Northwest Michigan fruit regional report – July 23, 2013

The heat has moved out in time for the start of tart cherry harvest, which is well underway across the northwest region.

Tart cherry harvest has begun in northwest Michigan. Most of the sweet cherries have been harvested, and quality was good except in blocks where American brown rot was a problem. Tart quality is good, but there is some wind whip with the very high winds we had over the weekend. Last week’s heat was brutal, but on Friday night (July 19), cooler conditions moved in and we had almost perfect temperatures for harvest over the weekend.

We had little rain last week and soil moisture levels are extremely low. Some parts of the northwest received precipitation last night (July 22) and the Northwest Michigan Horticultural Research Center (NWMHRC) received 0.49 inches of rain last evening. We have accumulated 1,989 GDD base 42 and 1,322 GDD base 50 so far this season.

Apples. Dry conditions have kept apple scab at bay, but growers with some scab lesions have continued to protect new foliage and fruit. The warm conditions favor the development of powdery mildew, and there is some visible powdery mildew in orchards at this time.

Insect catch in apples is low this week, and codling moth numbers have been low across the region. We suspect that the hot weather last week was above the codling moth’s upper temperature threshold; they will likely begin to fly again with the cooler conditions. Spotted tentiform leafminer numbers are up this week, and we caught no apple maggots in the region. Obliquebanded leafroller adult numbers are also down again this week, but small larvae are visible in terminals.

Cherries. As mentioned above, most of the sweet cherry harvest is wrapping up and growers are moving into tarts. Cherry leaf spot lesions can be found in tart cherries, and Michigan State University Extension recommends a post-harvest application of chlorothalonil to keep leaves on the trees through September. Powdery mildew is evident on trees with good new terminal growth. There is phytotoxicity in both sweet and tart cherry blocks, and most of it is on older leaves. We are still trying to determine the cause of this damage, but we hypothesize that surfactants and heat together were the likely culprits. We will continue to look into this issue.
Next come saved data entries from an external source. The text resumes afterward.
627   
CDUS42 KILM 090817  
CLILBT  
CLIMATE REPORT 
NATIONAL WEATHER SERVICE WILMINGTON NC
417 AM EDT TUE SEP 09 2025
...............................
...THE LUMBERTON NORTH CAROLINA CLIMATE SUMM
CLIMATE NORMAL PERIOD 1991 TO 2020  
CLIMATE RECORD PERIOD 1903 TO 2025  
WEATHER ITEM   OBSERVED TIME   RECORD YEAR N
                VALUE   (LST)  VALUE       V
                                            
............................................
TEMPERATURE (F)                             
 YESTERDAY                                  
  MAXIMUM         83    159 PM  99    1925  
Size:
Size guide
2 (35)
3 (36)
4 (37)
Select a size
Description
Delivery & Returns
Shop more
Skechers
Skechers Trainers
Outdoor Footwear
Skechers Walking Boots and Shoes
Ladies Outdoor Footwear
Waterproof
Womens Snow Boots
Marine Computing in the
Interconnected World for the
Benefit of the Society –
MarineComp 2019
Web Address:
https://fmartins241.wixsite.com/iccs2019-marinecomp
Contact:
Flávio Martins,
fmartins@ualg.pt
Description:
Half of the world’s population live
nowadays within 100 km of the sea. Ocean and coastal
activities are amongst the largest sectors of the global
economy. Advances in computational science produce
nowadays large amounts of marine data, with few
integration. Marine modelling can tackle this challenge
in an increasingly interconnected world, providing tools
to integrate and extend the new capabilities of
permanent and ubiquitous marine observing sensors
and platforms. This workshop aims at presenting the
Obliquebanded leafroller larvae have been difficult to find in sweet and tart cherries, and adult catch in pheromone traps is low. July 1 was our peak catch of adults here at NWMHRC, and from that biofix date, we have accumulated 498 GDD. Summer generation obliquebanded leafroller egg hatch begins at 400 to 450 GDD base 42; therefore, we expect to see larvae in the orchards soon. Growers should be scouting for obliquebanded leafroller larvae in tarts, particularly in blocks that will not be harvested for some time.
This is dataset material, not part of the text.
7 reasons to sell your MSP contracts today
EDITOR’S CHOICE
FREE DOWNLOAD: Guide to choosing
American plum borer moth second generation flight has begun, and we trapped an average of 30 moths this week. Cherry fruit fly numbers are down again this week, and we trapped an average of six flies per trap, which is considerably lower than two weeks ago.

The major news of the week is that we trapped our first female spotted wing Drosophila (SWD) at NWMHRC in tart cherries today, July 23. Another female fly was trapped on Old Mission Peninsula. This insect will be challenging to control as it shows up so close to harvest. Delegate and Entrust are both rated excellent on SWD in cherries, and both have a seven-day pre-harvest interval (PHI). Imidan and Mustang Max are also rated excellent, but have a one-day PHI. Danitol (three-day PHI) and Baythroid (seven-day PHI) are rated good against SWD.

Wine grapes. Berries are sizing nicely, and some of the tighter clustered varieties are now at berry touch. It may be necessary to increase spray water volume from here on out to achieve good penetration through the canopy and into clusters.

Although powdery mildew is still surprisingly light in many vineyards, we have now seen the start of downy mildew symptoms at some sites. Anthracnose and black rot infections have been found on some table grape cultivars that are relatively susceptible to these fungus diseases, but we do not expect these to become an issue on our wine grape varieties.

Japanese beetles are now active downstate, and as the days progress they should appear here soon. A very high population of these beetles was seen in a Saginaw County vineyard on July 16, causing extensive skeletonization of the leaves.